ThomsonAdsett Managing Director Chris Straw says the practice’s long history of working in Asia has provided experience that will become increasingly relevant in Australia.

“We’ve worked in the global market for almost 20 years now, so we really understand how to design for different cultures and religions,” Straw says.

“Observing different faiths in aged care facilities can be a very difficult adjustment for residents.

“We want to make the process as seamless as possible, so residents can live a similar, if not better, lifestyle.”

Chinese Lake Gardens at Jeta Gardens

The practice explains they designed Jeta Gardens to suit a variety of religious and spiritual needs.

Spaces including prayer and ablution rooms, needed to be flexible for use by both Muslims and Buddhists, while remaining warm and homely.

Bench heights, layout design and operational functions were all considered in the design stage to support residents’ different needs.

“The importance of designing interiors that respect cultural diversity is only going to increase,” Straw says.

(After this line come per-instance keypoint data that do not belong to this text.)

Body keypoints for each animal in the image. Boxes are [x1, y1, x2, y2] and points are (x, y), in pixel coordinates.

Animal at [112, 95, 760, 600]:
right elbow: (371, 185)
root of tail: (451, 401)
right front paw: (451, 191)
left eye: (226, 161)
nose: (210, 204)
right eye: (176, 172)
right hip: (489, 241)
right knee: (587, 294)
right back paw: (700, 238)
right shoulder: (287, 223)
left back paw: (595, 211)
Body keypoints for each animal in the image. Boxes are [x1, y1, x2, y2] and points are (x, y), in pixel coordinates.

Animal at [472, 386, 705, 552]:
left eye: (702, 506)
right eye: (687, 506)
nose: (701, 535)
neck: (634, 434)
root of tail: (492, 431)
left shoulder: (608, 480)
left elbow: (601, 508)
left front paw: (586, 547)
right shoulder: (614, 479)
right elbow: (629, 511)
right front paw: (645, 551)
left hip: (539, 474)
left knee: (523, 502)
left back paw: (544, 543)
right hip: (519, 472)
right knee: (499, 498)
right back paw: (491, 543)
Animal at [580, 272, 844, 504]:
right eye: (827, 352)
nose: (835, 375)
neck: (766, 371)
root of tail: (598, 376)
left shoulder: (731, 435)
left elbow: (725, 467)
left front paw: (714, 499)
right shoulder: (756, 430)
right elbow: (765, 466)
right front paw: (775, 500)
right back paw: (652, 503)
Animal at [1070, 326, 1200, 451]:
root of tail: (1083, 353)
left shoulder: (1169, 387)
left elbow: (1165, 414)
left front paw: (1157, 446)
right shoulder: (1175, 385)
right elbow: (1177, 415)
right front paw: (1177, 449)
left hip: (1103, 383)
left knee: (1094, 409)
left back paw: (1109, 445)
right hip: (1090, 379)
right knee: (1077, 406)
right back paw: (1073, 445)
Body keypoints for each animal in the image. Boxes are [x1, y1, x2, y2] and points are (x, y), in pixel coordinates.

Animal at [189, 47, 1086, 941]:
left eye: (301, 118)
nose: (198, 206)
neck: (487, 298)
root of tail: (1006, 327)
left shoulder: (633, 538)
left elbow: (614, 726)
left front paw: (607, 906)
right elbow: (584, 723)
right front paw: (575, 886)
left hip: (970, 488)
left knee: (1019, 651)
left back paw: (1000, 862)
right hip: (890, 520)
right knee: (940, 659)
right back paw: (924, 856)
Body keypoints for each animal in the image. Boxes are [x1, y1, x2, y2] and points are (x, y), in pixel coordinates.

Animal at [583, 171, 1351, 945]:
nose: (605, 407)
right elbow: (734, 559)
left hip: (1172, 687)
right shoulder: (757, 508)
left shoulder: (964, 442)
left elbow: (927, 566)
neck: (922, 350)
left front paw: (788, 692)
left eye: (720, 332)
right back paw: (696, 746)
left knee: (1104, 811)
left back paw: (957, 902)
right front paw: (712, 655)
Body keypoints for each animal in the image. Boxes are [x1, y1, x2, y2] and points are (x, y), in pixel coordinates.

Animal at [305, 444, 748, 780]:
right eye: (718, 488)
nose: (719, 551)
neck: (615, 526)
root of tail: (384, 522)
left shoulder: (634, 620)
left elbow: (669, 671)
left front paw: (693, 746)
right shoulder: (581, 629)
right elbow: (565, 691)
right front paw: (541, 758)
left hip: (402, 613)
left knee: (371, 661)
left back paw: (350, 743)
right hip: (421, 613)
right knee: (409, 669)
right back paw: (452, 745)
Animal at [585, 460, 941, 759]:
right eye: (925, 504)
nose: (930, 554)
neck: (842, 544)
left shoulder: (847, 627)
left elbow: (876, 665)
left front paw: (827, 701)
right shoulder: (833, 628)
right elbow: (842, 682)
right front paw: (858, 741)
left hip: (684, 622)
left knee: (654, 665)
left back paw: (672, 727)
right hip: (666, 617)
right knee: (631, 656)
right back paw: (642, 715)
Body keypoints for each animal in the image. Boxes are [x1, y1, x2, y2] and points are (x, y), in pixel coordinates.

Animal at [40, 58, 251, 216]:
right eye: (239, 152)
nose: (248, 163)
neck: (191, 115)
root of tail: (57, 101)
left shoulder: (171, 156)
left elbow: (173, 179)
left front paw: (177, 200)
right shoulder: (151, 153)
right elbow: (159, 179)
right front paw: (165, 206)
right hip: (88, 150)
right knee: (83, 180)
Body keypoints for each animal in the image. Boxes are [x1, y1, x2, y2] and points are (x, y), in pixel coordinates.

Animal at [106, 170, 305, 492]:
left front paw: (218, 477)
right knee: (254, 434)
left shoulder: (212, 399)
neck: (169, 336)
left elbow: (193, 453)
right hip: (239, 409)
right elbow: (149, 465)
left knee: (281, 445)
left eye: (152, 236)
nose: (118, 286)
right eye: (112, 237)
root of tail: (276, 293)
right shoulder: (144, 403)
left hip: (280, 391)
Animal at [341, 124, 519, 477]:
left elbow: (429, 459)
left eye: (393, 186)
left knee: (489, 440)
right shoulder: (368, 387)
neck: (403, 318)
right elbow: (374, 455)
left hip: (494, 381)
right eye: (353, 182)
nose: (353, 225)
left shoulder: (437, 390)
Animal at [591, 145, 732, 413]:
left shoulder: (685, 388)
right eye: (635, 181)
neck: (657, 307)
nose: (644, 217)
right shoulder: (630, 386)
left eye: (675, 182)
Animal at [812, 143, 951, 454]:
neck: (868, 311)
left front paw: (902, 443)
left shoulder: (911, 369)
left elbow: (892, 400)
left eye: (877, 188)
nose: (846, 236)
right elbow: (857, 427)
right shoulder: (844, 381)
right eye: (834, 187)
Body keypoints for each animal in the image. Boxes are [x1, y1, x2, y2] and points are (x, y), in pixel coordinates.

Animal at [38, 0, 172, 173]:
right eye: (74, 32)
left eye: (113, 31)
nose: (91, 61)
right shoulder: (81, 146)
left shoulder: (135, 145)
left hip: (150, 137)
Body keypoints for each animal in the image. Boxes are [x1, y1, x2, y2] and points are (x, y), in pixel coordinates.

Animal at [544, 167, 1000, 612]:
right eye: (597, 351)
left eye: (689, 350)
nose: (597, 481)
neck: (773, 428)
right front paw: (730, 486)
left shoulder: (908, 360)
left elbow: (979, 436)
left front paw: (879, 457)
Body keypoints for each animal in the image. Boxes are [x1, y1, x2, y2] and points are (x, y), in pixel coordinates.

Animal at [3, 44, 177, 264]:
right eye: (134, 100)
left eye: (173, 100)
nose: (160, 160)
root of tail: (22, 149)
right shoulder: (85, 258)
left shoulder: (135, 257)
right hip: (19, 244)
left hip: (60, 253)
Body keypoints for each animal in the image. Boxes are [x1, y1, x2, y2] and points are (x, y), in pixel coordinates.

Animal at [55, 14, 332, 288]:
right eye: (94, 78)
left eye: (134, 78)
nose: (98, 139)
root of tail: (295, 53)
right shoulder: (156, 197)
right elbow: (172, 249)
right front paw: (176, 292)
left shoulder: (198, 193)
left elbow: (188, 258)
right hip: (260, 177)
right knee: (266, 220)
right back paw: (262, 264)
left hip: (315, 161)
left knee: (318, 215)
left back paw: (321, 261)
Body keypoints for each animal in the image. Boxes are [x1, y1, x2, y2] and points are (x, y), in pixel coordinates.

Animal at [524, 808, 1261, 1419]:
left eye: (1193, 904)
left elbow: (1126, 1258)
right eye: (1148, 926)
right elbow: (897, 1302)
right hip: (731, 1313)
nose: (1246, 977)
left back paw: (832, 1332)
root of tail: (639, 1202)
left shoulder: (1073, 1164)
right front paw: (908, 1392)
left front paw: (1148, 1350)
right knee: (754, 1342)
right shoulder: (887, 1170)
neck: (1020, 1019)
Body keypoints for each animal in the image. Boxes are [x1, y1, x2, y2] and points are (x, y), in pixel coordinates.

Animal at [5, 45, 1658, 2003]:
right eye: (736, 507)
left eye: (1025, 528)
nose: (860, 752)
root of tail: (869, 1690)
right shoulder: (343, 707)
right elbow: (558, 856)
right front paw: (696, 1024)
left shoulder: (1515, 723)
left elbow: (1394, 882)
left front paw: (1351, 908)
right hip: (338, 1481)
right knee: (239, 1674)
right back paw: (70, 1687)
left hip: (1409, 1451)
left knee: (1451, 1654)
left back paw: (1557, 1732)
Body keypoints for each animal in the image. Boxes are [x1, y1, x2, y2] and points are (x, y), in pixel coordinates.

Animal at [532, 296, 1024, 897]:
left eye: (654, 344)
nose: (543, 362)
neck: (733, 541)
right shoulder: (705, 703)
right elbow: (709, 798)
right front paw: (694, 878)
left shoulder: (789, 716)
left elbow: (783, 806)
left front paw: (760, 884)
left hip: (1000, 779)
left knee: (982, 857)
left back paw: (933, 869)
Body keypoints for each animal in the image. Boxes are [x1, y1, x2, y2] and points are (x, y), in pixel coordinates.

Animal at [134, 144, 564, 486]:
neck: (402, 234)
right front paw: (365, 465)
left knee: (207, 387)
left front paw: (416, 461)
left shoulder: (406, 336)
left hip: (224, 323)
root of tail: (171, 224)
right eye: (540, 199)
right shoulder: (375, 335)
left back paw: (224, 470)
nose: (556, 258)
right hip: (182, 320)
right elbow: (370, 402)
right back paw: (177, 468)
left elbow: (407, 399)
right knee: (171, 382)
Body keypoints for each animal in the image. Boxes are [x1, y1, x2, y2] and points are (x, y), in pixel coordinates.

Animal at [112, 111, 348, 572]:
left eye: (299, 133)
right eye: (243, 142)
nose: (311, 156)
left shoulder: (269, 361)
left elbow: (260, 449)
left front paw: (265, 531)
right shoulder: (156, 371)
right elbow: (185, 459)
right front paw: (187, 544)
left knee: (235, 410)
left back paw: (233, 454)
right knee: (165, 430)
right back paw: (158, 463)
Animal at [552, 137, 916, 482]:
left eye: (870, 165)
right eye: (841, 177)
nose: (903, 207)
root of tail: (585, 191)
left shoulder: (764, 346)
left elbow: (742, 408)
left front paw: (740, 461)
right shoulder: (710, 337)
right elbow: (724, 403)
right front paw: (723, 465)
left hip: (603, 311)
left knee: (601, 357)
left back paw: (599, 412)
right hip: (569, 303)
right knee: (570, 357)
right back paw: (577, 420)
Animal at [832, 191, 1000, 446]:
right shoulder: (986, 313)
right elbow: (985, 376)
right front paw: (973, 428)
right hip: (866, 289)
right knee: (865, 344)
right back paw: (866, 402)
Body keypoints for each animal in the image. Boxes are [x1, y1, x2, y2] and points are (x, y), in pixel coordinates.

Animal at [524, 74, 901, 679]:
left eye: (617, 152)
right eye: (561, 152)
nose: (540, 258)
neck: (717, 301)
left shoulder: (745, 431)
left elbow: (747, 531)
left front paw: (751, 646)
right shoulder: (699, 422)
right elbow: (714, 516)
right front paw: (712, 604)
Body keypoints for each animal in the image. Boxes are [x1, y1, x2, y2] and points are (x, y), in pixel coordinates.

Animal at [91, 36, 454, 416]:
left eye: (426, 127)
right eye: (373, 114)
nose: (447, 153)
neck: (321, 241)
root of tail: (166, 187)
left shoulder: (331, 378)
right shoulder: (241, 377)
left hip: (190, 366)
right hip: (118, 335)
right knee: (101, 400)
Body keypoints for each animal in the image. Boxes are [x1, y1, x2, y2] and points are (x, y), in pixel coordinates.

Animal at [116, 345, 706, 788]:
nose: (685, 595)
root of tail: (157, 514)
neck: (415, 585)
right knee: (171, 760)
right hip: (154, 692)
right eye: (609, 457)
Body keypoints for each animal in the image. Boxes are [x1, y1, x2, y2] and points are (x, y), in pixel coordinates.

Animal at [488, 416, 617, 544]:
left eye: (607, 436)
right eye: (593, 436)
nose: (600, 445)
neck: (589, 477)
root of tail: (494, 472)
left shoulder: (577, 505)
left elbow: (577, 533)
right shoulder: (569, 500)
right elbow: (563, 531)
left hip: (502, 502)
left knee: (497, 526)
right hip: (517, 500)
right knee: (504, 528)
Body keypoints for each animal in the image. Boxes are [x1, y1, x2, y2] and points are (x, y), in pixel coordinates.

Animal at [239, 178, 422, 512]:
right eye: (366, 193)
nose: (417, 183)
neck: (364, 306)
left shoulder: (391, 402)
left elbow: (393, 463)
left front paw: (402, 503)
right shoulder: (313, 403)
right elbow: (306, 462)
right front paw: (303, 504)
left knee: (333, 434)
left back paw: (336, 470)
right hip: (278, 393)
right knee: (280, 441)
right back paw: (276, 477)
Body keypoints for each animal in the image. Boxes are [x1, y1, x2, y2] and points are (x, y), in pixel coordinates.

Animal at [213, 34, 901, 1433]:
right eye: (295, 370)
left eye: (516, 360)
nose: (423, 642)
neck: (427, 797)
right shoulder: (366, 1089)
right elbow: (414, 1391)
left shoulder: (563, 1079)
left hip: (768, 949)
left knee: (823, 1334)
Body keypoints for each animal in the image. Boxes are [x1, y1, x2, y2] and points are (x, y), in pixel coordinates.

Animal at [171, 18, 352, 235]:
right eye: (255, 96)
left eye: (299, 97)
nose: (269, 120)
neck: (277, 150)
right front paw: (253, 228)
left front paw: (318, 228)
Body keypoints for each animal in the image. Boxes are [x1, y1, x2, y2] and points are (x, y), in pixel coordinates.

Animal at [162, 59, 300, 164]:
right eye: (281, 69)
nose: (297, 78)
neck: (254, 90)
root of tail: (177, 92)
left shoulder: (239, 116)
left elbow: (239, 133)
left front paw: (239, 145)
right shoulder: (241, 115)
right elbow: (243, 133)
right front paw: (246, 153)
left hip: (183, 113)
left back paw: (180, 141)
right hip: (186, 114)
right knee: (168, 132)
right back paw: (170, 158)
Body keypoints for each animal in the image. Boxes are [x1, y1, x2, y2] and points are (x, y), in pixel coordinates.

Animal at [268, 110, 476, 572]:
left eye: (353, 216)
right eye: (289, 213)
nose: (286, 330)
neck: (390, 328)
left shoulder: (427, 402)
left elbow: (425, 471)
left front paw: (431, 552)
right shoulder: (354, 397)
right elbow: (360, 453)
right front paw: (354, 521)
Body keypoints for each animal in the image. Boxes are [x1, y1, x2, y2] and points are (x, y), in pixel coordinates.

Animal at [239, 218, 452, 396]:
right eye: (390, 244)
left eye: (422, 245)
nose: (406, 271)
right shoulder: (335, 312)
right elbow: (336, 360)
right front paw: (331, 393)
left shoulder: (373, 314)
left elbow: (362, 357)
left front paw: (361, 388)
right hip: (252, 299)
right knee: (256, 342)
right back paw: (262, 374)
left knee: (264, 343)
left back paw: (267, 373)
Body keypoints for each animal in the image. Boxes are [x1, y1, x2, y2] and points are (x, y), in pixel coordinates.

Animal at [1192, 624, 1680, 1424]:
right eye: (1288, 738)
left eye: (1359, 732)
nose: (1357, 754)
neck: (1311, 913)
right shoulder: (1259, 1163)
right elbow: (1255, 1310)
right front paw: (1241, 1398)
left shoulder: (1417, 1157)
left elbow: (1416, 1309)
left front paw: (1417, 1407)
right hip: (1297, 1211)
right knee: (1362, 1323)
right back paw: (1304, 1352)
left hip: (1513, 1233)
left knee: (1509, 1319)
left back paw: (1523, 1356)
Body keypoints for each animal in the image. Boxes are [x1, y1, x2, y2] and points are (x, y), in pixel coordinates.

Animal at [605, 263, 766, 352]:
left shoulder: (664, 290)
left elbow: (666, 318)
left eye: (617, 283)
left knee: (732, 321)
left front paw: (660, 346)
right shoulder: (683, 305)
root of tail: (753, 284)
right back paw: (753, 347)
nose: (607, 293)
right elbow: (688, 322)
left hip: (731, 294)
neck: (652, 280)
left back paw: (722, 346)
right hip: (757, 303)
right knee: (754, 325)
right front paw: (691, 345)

“In architecture, we have to think about the needs and values of the people we’re designing for – the residents.

“These people come from different countries, different cultures and they have different beliefs.

“We’re going to run into trouble over the coming years if architects don’t start considering this in their designs.”

Tan says Jeta Gardens inclusive “one happy family” concept is heavily influenced by eastern values and is the first of its kind in the country, with incorporating the best of both eastern and western making the facility so unique.

“I’ve fused Asian values of treating parents like gold, with the Australian Health system,” Tan claims.